One worker sits at an awkward angle; someone explains to me that as a child she was stricken, and crippled, by polio. Incredibly, she didn’t die, or end up joining the swelling ranks of disabled beggars in Phnom Penh streets. She works full time at SWDC, makes a salary, has a house, and supports a husband and child.
When the toddlers get a little older, they’ll move across a small clearing to an open-air kindergarten, where dozens of children shout and chase each other as the afternoon’s searing heat loses steam. This would not happen were the spinners pictured here employed in one of Cambodia’s many garment factories, where workers put in long workweeks for salaries that start at $61/month (minimum wage). The women would likely have to leave their children with family in the villages they come from, and they’d have scant vacation time to travel home for a visit.
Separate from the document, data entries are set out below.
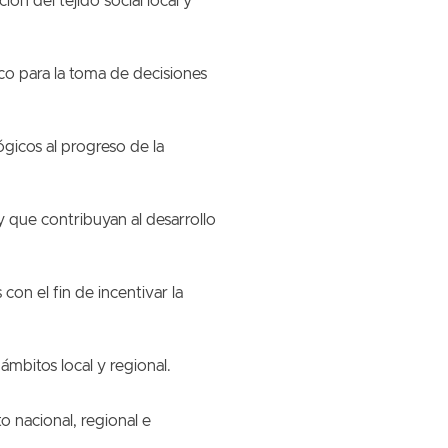
ón del tejido social local y
co para la toma de decisiones
ógicos al progreso de la
y que contribuyan al desarrollo
n el fin de incentivar la
 ámbitos local y regional.
o nacional, regional e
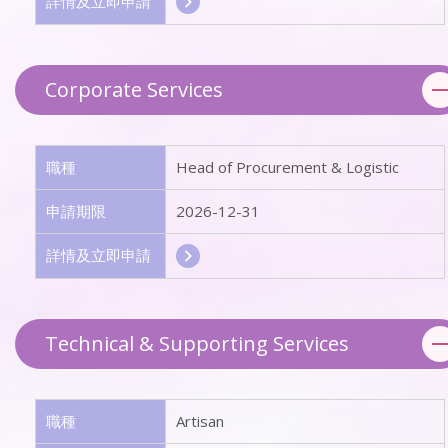
詳情及立即申請
Corporate Services
職種
Head of Procurement & Logistic
申請期限
2026-12-31
詳情及立即申請
Technical & Supporting Services
職種
Artisan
This is not a treatise against the Cambodian garment industry. It’s a complicated issue: When is a factory a sweatshop? Are factories/sweatshops a necessary step in a developing country’s ascent up the economic ladder? Are low-wage factory jobs a viable option somewhere up the hierarchy of work from digging through trash heaps and working in brothels? Or are they just one more way for the West to exploit poor societies so that our big box stores and fashion chains can produce cheaper consumer goods? And are Cambodian and Bangladeshi garment workers merely modern-day slaves whose lives are little improved by these jobs?
Unknown, at least to me, although I certainly have some emotional opinions on the topic. But what I know is this: when small-scale social enterprises endeavor to offer an alternative workplace for a few rural women—a way for them to raise their families that doesn’t endanger their health or treat them like pack animals—I want to support them, whenever humanly possible. It’s hard to run a tiny business in remotest Cambodia, harder still to market your products to the distant West and to make enough money to keep the looms running and the kindergarten full.
I followed SWDC founder Chantha Nguon for 2 weeks, hoping to understand how and why she does it. (I say I followed her, but it would be more accurate to say that I merely tried to follow her—because keeping up with her, all the while avoiding mental and physical collapse, was not strictly possible for me.) The next many posts on this blog, and the book Chantha and I are working on together, are our attempts to answer that question.
For now, I’ll offer an introductory answer as simple as the one she blithely tosses out whenever people express disbelief at the efforts she exerts to keep SWDC’s weavers at their looms: “I like being busy,” she says, waving away the question, throwing back her head with a magical, quicksilver laugh that makes me grin every single time she does it.
She likes being busy. But more than that, she likes feeling as if her work matters. Don’t we all?
So, um, by the way? If you’re on my Christmas list this year, you’re probably getting a silk scarf from Mekong Blue. I bought…several. And they are SOOOO pretty. Not a bad way to support International Children’s Day, I’d say.